THE Progressive Teachers’ Union of Zimbabwe (PTUZ) has condemned as ill-advised government plans to re-train teachers and vowed to resist the move.
Education minister Lazarus Dokora last week revealed the government had secured $23,6 million from the Global Partnership for Education for the retraining of teachers to improve their efficiency.
However, PTUZ president Takavafira Zhou indicated on Friday that these plans were unfortunate and ill-conceived saying teacher efficiency could only be improved through the payment of good salaries.
“We again reiterate our long-held view that the problem in schools in Zimbabwe is not so much of teacher inefficiency as of security and pathetic salaries.
“Any impositions would be resisted and ultimately futile,” Zhou said in a statement.

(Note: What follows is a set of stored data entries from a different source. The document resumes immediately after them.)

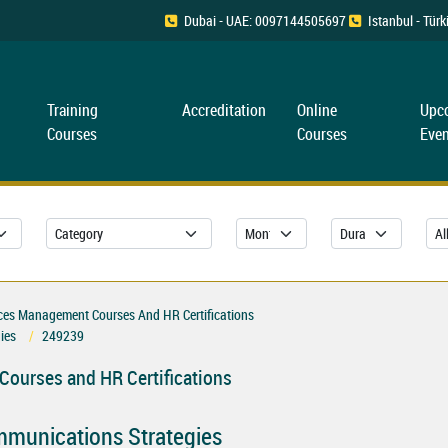
Dubai - UAE: 0097144505697
Istanbul - Tü
Training
Accreditation
Online
Upc
Courses
Courses
Even
es Management Courses And HR Certifications
ies
249239
ourses and HR Certifications
ommunications Strategies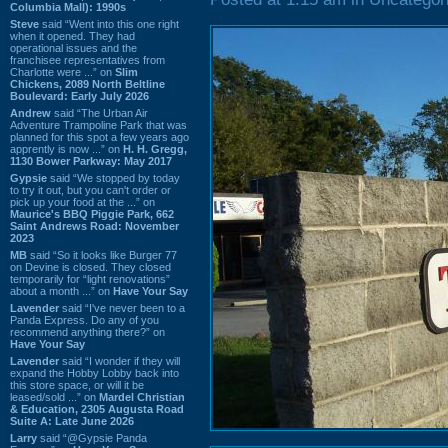
Columbia Mall): 1990s
Steve
said “Went into this one right
when it opened. They had
operational issues and the
franchisee representatives from
Charlotte were ...” on
Slim
Chickens, 2089 North Beltline
Boulevard: Early July 2026
Andrew
said “The Urban Air
Adventure Trampoline Park that was
planned for this spot a few years ago
apprently is now ...” on
H. H. Gregg,
1130 Bower Parkway: May 2017
Gypsie
said “We stopped by today
to try it out, but you can't order or
pick up your food at the ...” on
Maurice's BBQ Piggie Park, 662
Saint Andrews Road: November
2023
MB
said “So it looks like Burger 77
on Devine is closed. They closed
temporarily for “light renovations”
about a month ...” on
Have Your Say
Lavender
said “I've never been to a
Panda Express. Do any of you
recommend anything there?” on
Have Your Say
Lavender
said “I wonder if they will
expand the Hobby Lobby back into
this store space, or will it be
leased/sold ...” on
Mardel Christian
& Education, 2305 Augusta Road
Suite A: Late June 2026
Larry
said “@Gypsie Panda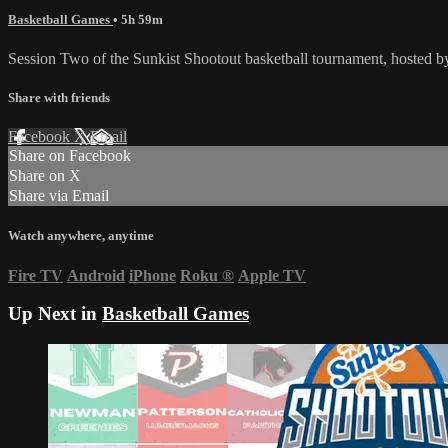
Basketball Games
• 5h 59m
Session Two of the Sunkist Shootout basketball tournament, hosted
Share with friends
Facebook
X
Email
Share on Facebook
Share on X
Share via Email
Watch anywhere, anytime
Fire TV
Android
iPhone
Roku
®
Apple TV
Up Next in
Basketball Games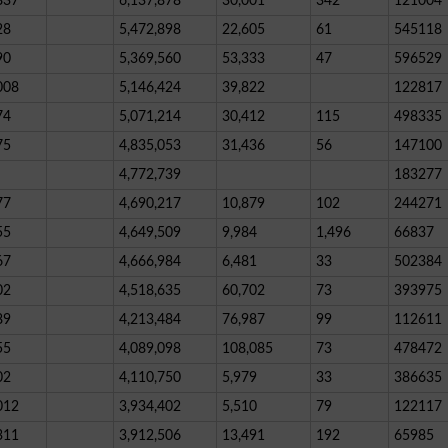
837
6,137,878
30,001
342
121004
28
5,472,898
22,605
61
545118
90
5,369,560
53,333
47
596529
008
5,146,424
39,822
122817
74
5,071,214
30,412
115
498335
75
4,835,053
31,436
56
147100
4,772,739
183277
77
4,690,217
10,879
102
244271
55
4,649,509
9,984
1,496
66837
67
4,666,984
6,481
33
502384
02
4,518,635
60,702
73
393975
89
4,213,484
76,987
99
112611
55
4,089,098
108,085
73
478472
02
4,110,750
5,979
33
386635
012
3,934,402
5,510
79
122117
311
3,912,506
13,491
192
65985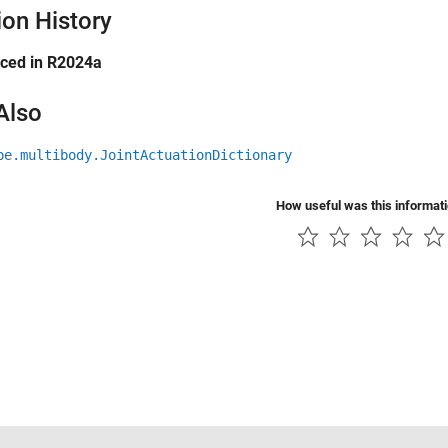
ion History
uced in R2024a
Also
pe.multibody.JointActuationDictionary
How useful was this informat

Teachers are demanding a basic salary of $800, but an organ representing all civil servants submitted proposals of $450 for the lowest paid government employee.
Zhou said the government should rather channel the $23,6 million funds to teacher training colleges and universities to help improve the curriculum if it was concerned about teaching standards in the country.

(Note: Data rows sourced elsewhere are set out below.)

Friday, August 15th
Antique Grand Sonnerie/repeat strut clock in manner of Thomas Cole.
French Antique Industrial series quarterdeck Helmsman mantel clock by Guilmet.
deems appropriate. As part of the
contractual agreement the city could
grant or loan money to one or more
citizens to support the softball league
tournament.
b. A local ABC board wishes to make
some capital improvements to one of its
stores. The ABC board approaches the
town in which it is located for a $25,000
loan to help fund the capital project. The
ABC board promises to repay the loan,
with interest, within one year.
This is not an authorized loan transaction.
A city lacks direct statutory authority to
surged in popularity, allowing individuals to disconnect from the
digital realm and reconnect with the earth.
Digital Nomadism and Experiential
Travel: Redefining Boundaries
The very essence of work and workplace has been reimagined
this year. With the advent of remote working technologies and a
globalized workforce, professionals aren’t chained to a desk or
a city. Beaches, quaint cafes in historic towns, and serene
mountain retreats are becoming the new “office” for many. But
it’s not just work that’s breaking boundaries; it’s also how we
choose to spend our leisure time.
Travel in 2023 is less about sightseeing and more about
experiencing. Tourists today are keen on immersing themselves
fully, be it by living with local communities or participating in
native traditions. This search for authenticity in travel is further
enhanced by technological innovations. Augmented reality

“PTUZ strongly recommends that if the ministry has seen a deficiency in teacher training, then it needs to improve training in teacher training colleges and universities with teachers in service getting in-service training rather than retraining.”
He said it was worrisome that the government never consulted teachers on the need to retrain them.
“PTUZ would want to advice the new minister of Education that teachers, as important stakeholders, would want to be involved in policy formulation rather than be abused to implement unpopular measures.
“Surely teachers need in-service training and not necessarily retraining.
“What is worrisome is that there has not been a baseline survey to determine what form of in-service training the teachers may want yet the ministry is already at an advanced stage in its so-called programme of retraining of teachers.”